_How to complete this task_
Each record is to be printed again precisely as it reads.

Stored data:
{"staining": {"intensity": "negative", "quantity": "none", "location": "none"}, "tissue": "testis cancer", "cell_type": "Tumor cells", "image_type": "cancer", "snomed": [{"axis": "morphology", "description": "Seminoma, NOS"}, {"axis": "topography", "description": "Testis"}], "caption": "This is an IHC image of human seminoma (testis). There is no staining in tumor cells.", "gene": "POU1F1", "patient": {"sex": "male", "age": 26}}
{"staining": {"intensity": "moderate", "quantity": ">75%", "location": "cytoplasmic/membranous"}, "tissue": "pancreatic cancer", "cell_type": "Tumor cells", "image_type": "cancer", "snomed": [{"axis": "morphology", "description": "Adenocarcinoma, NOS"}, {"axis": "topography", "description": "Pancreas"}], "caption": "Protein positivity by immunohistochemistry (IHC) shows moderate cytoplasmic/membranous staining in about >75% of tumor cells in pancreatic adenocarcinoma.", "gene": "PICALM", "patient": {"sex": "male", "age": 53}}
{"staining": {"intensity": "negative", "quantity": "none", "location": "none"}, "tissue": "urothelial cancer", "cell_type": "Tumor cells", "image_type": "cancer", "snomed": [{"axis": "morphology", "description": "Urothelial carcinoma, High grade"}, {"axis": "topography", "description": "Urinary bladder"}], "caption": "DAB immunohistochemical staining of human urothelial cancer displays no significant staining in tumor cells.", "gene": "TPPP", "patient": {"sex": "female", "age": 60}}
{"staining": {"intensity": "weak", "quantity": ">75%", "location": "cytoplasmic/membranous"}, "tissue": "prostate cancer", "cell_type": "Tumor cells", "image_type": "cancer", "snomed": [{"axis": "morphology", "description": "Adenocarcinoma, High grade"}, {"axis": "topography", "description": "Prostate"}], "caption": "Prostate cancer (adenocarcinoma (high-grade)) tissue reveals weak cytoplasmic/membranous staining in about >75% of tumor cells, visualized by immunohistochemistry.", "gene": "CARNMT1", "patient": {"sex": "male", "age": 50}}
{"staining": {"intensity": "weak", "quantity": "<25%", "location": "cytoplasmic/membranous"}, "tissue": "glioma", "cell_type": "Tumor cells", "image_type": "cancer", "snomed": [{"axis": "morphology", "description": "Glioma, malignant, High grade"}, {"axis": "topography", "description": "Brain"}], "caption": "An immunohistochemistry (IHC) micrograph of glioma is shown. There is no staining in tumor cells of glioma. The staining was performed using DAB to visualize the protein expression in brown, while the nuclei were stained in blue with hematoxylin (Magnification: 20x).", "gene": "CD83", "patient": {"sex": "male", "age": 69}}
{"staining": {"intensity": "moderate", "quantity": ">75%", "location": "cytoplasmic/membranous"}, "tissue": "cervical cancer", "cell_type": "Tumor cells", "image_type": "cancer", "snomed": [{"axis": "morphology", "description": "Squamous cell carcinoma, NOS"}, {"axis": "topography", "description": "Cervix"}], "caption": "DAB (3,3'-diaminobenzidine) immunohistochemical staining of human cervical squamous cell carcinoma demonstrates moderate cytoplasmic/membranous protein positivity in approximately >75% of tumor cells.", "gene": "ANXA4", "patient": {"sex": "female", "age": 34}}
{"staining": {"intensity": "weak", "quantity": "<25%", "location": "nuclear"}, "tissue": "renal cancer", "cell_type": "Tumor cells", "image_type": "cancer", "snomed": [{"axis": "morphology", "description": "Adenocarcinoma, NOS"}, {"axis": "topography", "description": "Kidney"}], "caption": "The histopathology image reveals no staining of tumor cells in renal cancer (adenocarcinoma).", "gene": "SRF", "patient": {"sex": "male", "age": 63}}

_Solution for this problem_
{"staining": {"intensity": "negative", "quantity": "none", "location": "none"}, "tissue": "testis cancer", "cell_type": "Tumor cells", "image_type": "cancer", "snomed": [{"axis": "morphology", "description": "Seminoma, NOS"}, {"axis": "topography", "description": "Testis"}], "caption": "This is an IHC image of human seminoma (testis). There is no staining in tumor cells.", "gene": "POU1F1", "patient": {"sex": "male", "age": 26}}
{"staining": {"intensity": "moderate", "quantity": ">75%", "location": "cytoplasmic/membranous"}, "tissue": "pancreatic cancer", "cell_type": "Tumor cells", "image_type": "cancer", "snomed": [{"axis": "morphology", "description": "Adenocarcinoma, NOS"}, {"axis": "topography", "description": "Pancreas"}], "caption": "Protein positivity by immunohistochemistry (IHC) shows moderate cytoplasmic/membranous staining in about >75% of tumor cells in pancreatic adenocarcinoma.", "gene": "PICALM", "patient": {"sex": "male", "age": 53}}
{"staining": {"intensity": "negative", "quantity": "none", "location": "none"}, "tissue": "urothelial cancer", "cell_type": "Tumor cells", "image_type": "cancer", "snomed": [{"axis": "morphology", "description": "Urothelial carcinoma, High grade"}, {"axis": "topography", "description": "Urinary bladder"}], "caption": "DAB immunohistochemical staining of human urothelial cancer displays no significant staining in tumor cells.", "gene": "TPPP", "patient": {"sex": "female", "age": 60}}
{"staining": {"intensity": "weak", "quantity": ">75%", "location": "cytoplasmic/membranous"}, "tissue": "prostate cancer", "cell_type": "Tumor cells", "image_type": "cancer", "snomed": [{"axis": "morphology", "description": "Adenocarcinoma, High grade"}, {"axis": "topography", "description": "Prostate"}], "caption": "Prostate cancer (adenocarcinoma (high-grade)) tissue reveals weak cytoplasmic/membranous staining in about >75% of tumor cells, visualized by immunohistochemistry.", "gene": "CARNMT1", "patient": {"sex": "male", "age": 50}}
{"staining": {"intensity": "weak", "quantity": "<25%", "location": "cytoplasmic/membranous"}, "tissue": "glioma", "cell_type": "Tumor cells", "image_type": "cancer", "snomed": [{"axis": "morphology", "description": "Glioma, malignant, High grade"}, {"axis": "topography", "description": "Brain"}], "caption": "An immunohistochemistry (IHC) micrograph of glioma is shown. There is no staining in tumor cells of glioma. The staining was performed using DAB to visualize the protein expression in brown, while the nuclei were stained in blue with hematoxylin (Magnification: 20x).", "gene": "CD83", "patient": {"sex": "male", "age": 69}}
{"staining": {"intensity": "moderate", "quantity": ">75%", "location": "cytoplasmic/membranous"}, "tissue": "cervical cancer", "cell_type": "Tumor cells", "image_type": "cancer", "snomed": [{"axis": "morphology", "description": "Squamous cell carcinoma, NOS"}, {"axis": "topography", "description": "Cervix"}], "caption": "DAB (3,3'-diaminobenzidine) immunohistochemical staining of human cervical squamous cell carcinoma demonstrates moderate cytoplasmic/membranous protein positivity in approximately >75% of tumor cells.", "gene": "ANXA4", "patient": {"sex": "female", "age": 34}}
{"staining": {"intensity": "weak", "quantity": "<25%", "location": "nuclear"}, "tissue": "renal cancer", "cell_type": "Tumor cells", "image_type": "cancer", "snomed": [{"axis": "morphology", "description": "Adenocarcinoma, NOS"}, {"axis": "topography", "description": "Kidney"}], "caption": "The histopathology image reveals no staining of tumor cells in renal cancer (adenocarcinoma).", "gene": "SRF", "patient": {"sex": "male", "age": 63}}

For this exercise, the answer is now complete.